--- GIVEN DATA Enclosed Below ---
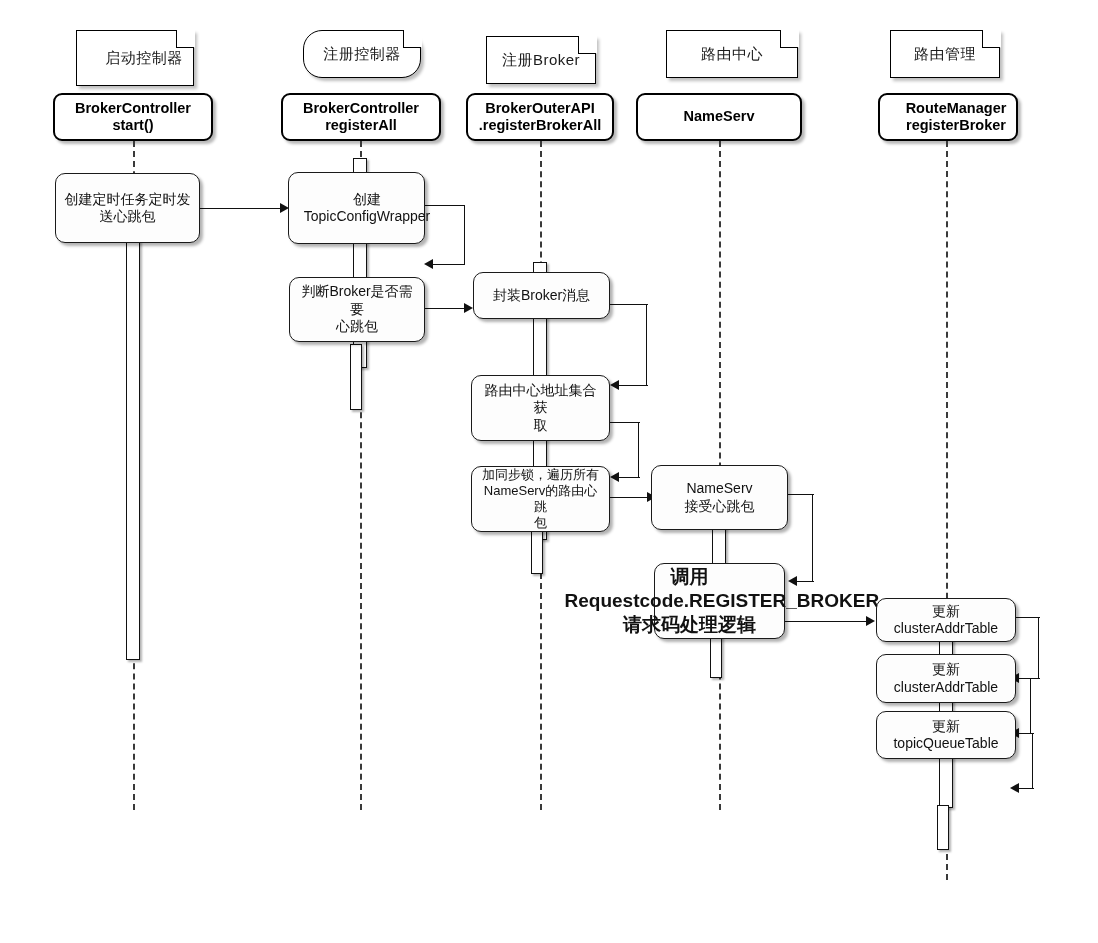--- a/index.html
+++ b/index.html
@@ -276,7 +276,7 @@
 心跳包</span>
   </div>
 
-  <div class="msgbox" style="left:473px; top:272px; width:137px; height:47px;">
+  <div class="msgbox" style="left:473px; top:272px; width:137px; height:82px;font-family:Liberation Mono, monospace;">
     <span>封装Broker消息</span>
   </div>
--- End of Enclosed GIVEN DATA ---
**ABOUT THIS TASK:** Across the data, pull every line containing the string "style".

**TASK SOLUTION:**
-  <div class="msgbox" style="left:473px; top:272px; width:137px; height:47px;">
+  <div class="msgbox" style="left:473px; top:272px; width:137px; height:82px;font-family:Liberation Mono, monospace;">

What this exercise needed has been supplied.